The BMW i8 is seen during the 2017 North American International Auto Show in Detroit, Michigan, January 10, 2017.

US President Donald Trump’s plan to draw up his country’s borders and move towards a protectionist trade policy will have a devastating effect on global trade, blow apart multilateral trade deals and “damage significantly” the world car industry, Sputnik has been told.

Trump put paid to the Trans-Pacific Partnership (TPP) trade deal within hours of starting his first full day in the White House, putting in jeopardy the proposed Transatlantic Trade and Investment Partnership (TTIP) between the US and the EU, marking the end of multi-lateral free trade agreements with the US.

In his inaugural speech, Trump declared that: “From this moment on, it’s going to be America First.”

“Every decision on trade, on taxes, on immigration, on foreign affairs, will be made to benefit American workers and American families. We must protect our borders from the ravages of other countries making our products, stealing our companies, and destroying our jobs.  Protection will lead to great prosperity and strength,” he said.
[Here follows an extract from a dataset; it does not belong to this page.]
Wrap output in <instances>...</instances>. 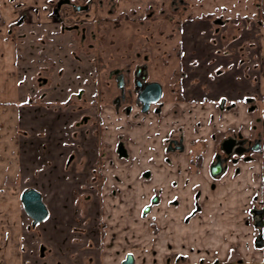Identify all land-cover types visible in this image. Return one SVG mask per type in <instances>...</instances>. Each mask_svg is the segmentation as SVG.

However, his protectionist policy is likely to damage both US trade and employment, as well as those with which the US does business, and likely to spark a trade war. He has made great claims over revitalising the car sector in the US, but risks damaging it. Germany is the US’s biggest single trading partner and employs 600,00 workers in the US, many in the car sector.

“Germany is an export-oriented economy. Any sport or import tariffs which Donald Trump is now planning to impose will have a detrimental effect on the German economy as a whole and hundreds of thousands of jobs in the US are dependent on German investments,” Dr. Stefan Manz, Head of Languages and Translation Studies at the University of Aston, UK, told Sputnik.

“There are large BMW plants in the United States and in Mexico. Donald Trump specifically said that 35 percent tariffs should be imposed on imports of German cars. BMW is currently planning a US$1 billion investment in a new plant in Mexico. Fifteen percent of those exports would go to the US and if there were 35 percent tariffs, this would damage significantly the export industry in Germany,” Dr. Manz said.

‘Catastrophic’

Trump’s comments also drew strong words from the EU Trade Commissioner Cecilia Malmström, who told the Bruegel Institute think tank that his election would turn back the clock on EU-US trade deals, such as the TTIP, which has yet to be agreed after being negotiated for more than a decade.

​”In 2016, we saw many trying to reverse the trend of increasing globalization, and increasing openness. Their reflex was to say ‘close a  border! Build a wall!’ as though that were the solution to all our problems,” she said, in a clear reference to the US president.

“The election of Donald Trump seems likely to put our EU-US negotiations firmly in the freezer at least for a while. Yet, even if the US is our most important partner, and a necessary one, the world is bigger than one country.”

“Trump or no Trump, we have a long list of many others willing to deal with the EU, and about 20 more trade deals already in the pipeline. Certainly enough to keep us busy. We work together, trade together, and have all seen the benefit from it. The alternative is little short of catastrophic,” she said.